■ WHAT THE TASK REQUIRES
Report only the number of lines in the listing below that contain the string "الخميس", with letter case taken into account.

■ DATA
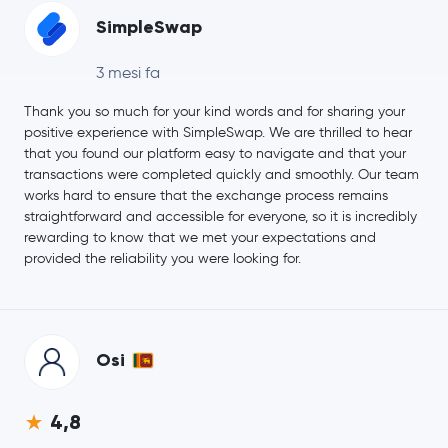
SimpleSwap
3 mesi fa
Thank you so much for your kind words and for sharing your
positive experience with SimpleSwap. We are thrilled to hear
that you found our platform easy to navigate and that your
transactions were completed quickly and smoothly. Our team
works hard to ensure that the exchange process remains
straightforward and accessible for everyone, so it is incredibly
rewarding to know that we met your expectations and
provided the reliability you were looking for.
Osi
4,8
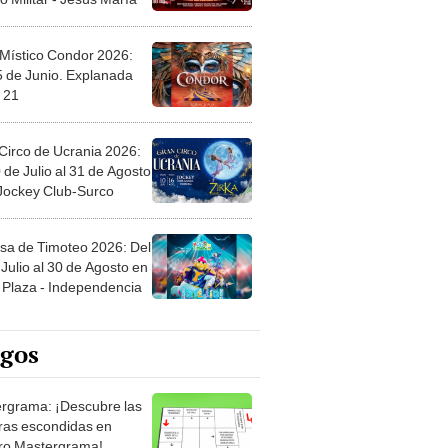
 Místico Condor 2026:
5 de Junio. Explanada
 21
Circo de Ucrania 2026:
 de Julio al 31 de Agosto
 Jockey Club-Surco
sa de Timoteo 2026: Del
Julio al 30 de Agosto en
Plaza - Independencia
egos
rgrama: ¡Descubre las
ras escondidas en
ro Mastergrama!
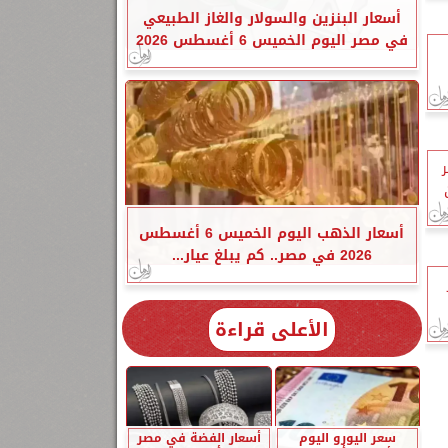
أسعار البنزين والسولار والغاز الطبيعي
في مصر اليوم الخميس 6 أغسطس 2026
أسعار الذهب اليوم الخميس 6 أغسطس
2026 في مصر.. كم يبلغ عيار...
الأعلى قراءة
سعر اليورو اليوم
أسعار الفضة في مصر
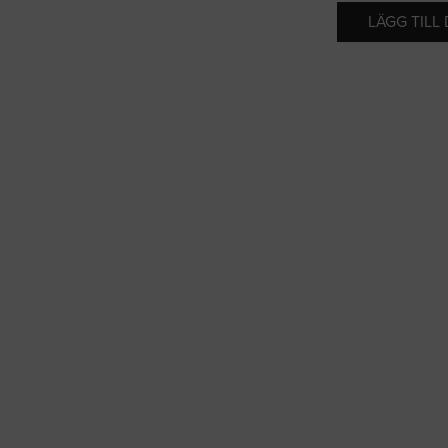
LÄGG TILL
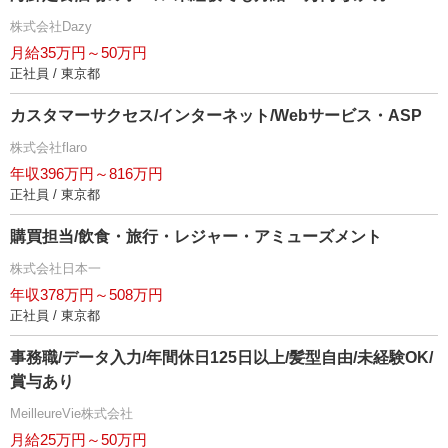
株式会社Dazy
月給35万円～50万円
正社員 / 東京都
カスタマーサクセス/インターネット/Webサービス・ASP
株式会社flaro
年収396万円～816万円
正社員 / 東京都
購買担当/飲食・旅行・レジャー・アミューズメント
株式会社日本一
年収378万円～508万円
正社員 / 東京都
事務職/データ入力/年間休日125日以上/髪型自由/未経験OK/
賞与あり
MeilleureVie株式会社
月給25万円～50万円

■ EXERCISE ANSWER
2